Müddessir suresi ayet 16
"Hayır, hayır! O ayetlerimize inatla karşı çıkıyor."
Ayetin orjinalinde geçen "kellâ" sözcüğü bir paylama, azarlama edatıdır. O gerçeği gösteren kanıtlara ve imana erdiren gerçeklere inatla karşı çıkmış, islam çağrısının önüne dikilmiş, Peygamber'e savaş açmış, kendini ve başlarını hak yoldan alıkoymuş, Kur'an ve islam hakkında asılsız iddialar ortaya atmıştır.
Müddessir suresi ayet 17
"Onu sarp bir yokuşa saracağım."
Burada hareket hâlinde sıkıntıyı donduran, somutlaştıran bir ifade ile karşı karşıyayız. Sebebine gelince yokuş çıkmak en sıkıntılı, en yorucu yolculuk türüdür. Bir de yokuş çıkmanın irade dışı bir itme ile yapıldığını düşünürsek çekilen sıkıntının ve duyulan yorgunluğun ne kadar artacağını kolayca kestirebiliriz. Bu ifade aynı zamanda somut bir gerçeği dile getirir. Çünkü düz, kolay ve iç açıcı iman yolundan ayrılan kimse sarp, sıkıntılı ve nefes kesici bir patikaya düşmüş olur; sürekli endişe, bunalım, gerilim ve baskı altında yaşar, sanki göğe tırmanıyor gibi nefesi tıkanır; susuz ve azıksız çıkılan bir yolculukta ıssız ve tehlikeli izlerde taban teper, üstelik yolunun sonunda varacağı bir amaç, kazanacağı bir huzur da göremez.
Müddessir suresi ayet 18
O düşündü ve değerlendirme yaptı.
Müddessir suresi ayet 19
Kahrolası, nasıl bir değerlendirme yaptı?
Müddessir suresi ayet 20
Bir daha kahrolası, nasıl bir değerlendirme yaptı?
Müddessir suresi ayet 21
Sonra baktı,
Müddessir suresi ayet 22
Sonra suratını astı ve kaşlarını çattı.
Müddessir suresi ayet 23
Sonra yüz çevirdi, büyüklük tasladı.
Müddessir suresi ayet 24
Ve dedi ki; "Bu Kur ân eskilerden aktarılan bir büyüdür.
Müddessir suresi ayet 25
O kesinlikle insan sözüdür."
Ardarda sıralanan jest ve mimik görüntüleri. Birbirini izleyen beyin dalgaları ve sıra sıra hareketler seriliyor gözlerimizin önüne, Sanki anlam sunan sözcükler karşısında değil de resim çizen bir fırça karşısında, daha doğrusu kare kare görüntü sunan hareketli bir film şeridi karşısındayız.

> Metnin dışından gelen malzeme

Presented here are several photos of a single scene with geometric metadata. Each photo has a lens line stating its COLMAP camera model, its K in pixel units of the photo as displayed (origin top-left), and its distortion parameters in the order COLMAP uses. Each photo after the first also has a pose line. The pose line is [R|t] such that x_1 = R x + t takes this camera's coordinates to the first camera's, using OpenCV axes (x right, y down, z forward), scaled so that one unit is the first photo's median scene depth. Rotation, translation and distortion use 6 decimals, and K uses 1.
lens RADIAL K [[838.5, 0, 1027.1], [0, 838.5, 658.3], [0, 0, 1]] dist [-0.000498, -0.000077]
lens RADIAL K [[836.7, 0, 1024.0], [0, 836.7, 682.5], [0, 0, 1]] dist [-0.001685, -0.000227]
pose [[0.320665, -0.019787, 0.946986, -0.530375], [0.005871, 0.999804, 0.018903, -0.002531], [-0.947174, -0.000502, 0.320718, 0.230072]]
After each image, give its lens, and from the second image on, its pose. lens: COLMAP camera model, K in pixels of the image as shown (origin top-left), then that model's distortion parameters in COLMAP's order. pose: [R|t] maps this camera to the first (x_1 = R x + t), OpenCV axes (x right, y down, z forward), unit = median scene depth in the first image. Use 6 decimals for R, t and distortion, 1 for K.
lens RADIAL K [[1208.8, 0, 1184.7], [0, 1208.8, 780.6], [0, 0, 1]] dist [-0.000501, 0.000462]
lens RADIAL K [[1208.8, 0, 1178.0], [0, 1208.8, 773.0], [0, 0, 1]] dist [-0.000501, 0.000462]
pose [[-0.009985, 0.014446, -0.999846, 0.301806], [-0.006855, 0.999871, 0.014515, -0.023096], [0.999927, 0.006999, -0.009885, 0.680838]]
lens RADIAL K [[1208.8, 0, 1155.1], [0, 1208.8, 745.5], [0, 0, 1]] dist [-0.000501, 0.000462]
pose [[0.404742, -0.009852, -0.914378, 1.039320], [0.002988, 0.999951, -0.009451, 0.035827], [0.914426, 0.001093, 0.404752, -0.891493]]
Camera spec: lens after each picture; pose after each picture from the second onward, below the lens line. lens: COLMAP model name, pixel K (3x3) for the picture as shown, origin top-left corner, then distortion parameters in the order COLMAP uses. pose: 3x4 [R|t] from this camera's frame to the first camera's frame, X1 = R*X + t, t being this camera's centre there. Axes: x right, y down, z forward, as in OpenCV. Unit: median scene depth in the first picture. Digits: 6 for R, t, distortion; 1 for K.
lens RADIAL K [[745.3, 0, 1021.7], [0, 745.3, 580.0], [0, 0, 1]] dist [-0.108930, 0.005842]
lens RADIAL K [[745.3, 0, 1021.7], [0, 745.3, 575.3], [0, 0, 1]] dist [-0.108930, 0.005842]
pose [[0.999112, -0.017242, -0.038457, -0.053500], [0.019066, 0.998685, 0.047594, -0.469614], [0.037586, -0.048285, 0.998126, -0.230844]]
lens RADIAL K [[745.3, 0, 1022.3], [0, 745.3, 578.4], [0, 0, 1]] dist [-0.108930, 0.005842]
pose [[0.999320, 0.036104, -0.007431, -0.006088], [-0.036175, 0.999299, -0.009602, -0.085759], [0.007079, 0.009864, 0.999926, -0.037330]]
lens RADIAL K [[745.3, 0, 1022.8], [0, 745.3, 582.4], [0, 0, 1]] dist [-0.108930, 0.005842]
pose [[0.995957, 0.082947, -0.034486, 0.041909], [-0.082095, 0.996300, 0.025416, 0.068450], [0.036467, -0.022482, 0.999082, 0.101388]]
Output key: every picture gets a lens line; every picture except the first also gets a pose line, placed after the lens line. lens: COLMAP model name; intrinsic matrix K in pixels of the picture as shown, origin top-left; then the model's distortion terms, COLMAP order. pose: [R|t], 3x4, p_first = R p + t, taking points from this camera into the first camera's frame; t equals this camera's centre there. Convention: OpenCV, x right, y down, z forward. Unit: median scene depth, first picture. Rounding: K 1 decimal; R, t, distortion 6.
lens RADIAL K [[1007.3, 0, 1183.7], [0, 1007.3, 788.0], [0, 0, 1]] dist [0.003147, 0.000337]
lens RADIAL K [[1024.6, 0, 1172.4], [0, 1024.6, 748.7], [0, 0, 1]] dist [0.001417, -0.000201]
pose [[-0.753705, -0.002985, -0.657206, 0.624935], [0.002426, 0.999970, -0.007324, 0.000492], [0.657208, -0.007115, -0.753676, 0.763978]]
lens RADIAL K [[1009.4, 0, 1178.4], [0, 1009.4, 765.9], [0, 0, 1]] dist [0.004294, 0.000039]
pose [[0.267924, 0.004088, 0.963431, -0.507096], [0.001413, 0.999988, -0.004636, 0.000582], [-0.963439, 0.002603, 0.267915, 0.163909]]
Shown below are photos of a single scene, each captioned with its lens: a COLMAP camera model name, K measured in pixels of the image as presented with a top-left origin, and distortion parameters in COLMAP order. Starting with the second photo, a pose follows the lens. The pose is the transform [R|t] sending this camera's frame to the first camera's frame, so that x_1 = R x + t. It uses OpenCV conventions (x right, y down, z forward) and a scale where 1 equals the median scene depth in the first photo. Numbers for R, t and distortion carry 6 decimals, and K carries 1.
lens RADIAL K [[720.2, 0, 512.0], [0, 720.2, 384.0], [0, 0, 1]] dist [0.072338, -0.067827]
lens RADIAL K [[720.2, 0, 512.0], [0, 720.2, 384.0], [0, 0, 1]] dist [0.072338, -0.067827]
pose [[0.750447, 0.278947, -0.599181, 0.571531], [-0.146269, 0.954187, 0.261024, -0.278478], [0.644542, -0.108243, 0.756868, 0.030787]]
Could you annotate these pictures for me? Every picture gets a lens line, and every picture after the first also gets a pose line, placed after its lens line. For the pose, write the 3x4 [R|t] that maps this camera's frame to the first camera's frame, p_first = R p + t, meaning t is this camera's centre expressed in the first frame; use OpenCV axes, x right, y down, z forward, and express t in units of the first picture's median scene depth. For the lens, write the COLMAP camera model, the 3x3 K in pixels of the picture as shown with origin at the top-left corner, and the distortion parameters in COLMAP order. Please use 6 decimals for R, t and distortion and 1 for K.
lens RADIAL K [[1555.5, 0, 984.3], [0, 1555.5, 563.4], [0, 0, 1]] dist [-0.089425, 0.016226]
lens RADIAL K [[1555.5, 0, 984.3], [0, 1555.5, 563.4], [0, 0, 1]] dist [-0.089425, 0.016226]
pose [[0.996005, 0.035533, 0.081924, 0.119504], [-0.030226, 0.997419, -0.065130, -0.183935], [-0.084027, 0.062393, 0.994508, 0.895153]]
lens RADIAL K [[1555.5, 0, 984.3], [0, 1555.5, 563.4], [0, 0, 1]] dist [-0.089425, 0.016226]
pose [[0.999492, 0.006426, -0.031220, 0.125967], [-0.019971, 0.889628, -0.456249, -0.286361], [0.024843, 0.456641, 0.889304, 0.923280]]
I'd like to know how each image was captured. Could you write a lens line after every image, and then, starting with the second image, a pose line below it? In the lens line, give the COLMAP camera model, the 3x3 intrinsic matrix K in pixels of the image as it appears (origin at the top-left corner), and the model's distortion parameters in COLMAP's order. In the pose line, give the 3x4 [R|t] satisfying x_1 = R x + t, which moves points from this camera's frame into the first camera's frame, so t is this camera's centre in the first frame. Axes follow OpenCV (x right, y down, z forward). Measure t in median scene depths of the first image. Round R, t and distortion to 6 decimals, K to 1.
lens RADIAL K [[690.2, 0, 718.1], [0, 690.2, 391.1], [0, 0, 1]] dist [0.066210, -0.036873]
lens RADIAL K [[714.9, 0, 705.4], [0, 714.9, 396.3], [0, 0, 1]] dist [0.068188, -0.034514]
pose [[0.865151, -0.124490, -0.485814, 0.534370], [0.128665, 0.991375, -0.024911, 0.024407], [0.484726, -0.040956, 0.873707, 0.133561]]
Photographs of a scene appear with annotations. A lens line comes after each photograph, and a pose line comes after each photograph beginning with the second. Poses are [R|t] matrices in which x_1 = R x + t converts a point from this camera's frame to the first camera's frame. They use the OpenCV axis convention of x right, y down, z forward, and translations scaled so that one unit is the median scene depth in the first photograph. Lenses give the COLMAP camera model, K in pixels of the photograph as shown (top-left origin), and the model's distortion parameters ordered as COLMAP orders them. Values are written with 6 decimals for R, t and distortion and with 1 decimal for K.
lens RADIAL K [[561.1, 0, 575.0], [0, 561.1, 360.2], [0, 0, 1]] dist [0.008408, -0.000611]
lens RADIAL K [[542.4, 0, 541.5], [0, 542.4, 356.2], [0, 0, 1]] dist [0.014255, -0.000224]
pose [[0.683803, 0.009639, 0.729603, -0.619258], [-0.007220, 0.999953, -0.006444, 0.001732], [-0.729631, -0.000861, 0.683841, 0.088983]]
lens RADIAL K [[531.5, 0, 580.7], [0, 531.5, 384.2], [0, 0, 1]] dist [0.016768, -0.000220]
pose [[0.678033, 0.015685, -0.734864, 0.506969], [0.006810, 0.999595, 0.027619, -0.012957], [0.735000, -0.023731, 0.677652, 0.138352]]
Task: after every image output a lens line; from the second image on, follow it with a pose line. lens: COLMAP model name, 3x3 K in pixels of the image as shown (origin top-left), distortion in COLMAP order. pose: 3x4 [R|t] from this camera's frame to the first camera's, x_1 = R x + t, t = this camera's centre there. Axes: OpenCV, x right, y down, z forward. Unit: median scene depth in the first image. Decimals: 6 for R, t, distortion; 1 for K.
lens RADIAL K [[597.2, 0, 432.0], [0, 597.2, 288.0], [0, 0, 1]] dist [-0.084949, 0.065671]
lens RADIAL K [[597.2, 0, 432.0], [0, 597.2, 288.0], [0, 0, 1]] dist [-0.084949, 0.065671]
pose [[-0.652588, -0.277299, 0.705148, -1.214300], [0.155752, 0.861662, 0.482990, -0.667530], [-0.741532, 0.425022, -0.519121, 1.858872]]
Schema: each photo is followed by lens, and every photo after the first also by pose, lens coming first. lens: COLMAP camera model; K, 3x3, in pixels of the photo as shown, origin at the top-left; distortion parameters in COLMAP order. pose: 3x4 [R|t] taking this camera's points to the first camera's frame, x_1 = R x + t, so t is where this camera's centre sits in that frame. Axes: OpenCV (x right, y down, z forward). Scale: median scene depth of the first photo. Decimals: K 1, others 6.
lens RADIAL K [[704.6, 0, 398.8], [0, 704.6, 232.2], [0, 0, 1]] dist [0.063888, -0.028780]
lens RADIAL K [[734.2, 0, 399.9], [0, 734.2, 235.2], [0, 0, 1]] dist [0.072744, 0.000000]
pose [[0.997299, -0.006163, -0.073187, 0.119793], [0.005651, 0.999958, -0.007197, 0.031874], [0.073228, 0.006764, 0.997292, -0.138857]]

Karelerin birinde adam düşünüyor, kafa yoruyor. Bunun yanısıra hüküm ifade eden bir beddua ile karşılaşıyor; "Kahrolası" diye. Ayrıca "Nasıl bir değerlendirme yaptı?" denilerek davranışı yadırganıyor, alay bombardımanına tutuluyor. Sonra vurgulama, mesajı pekiştirme amacı ile bu beddua ve yadırgama tekrarlanıyor; "Bir daha kahrolası, nasıl bir değerlendirme yaptı?"
Başka bir karede adam yapmacık, zorlamalı, alaya aldıran, komiklik çağrısını yapan bir ciddiyetle şöyle şöyle bakıyor.
Bir diğer karede gülünç bir biçimde düşüncesini bir noktada yoğunlaştırmak amacı ile kaşlarını çatıyor, suratını asıyor.
Bütün bu komik çabalar, bütün bu maskaralıklar onu sağlıklı bir düşünceye erdiremiyor. Tersine adam ışığa sırt çevirerek ve gerçek karşısında büyüklük kompleksine yenik düşerek "Bu Kur'an eskilerden aktarılmış bir büyüdür. O kesinlikle insan sözüdür."
Müddessir suresi ayet 26
Onu ben, cehenneme sürükleyip-atacağım.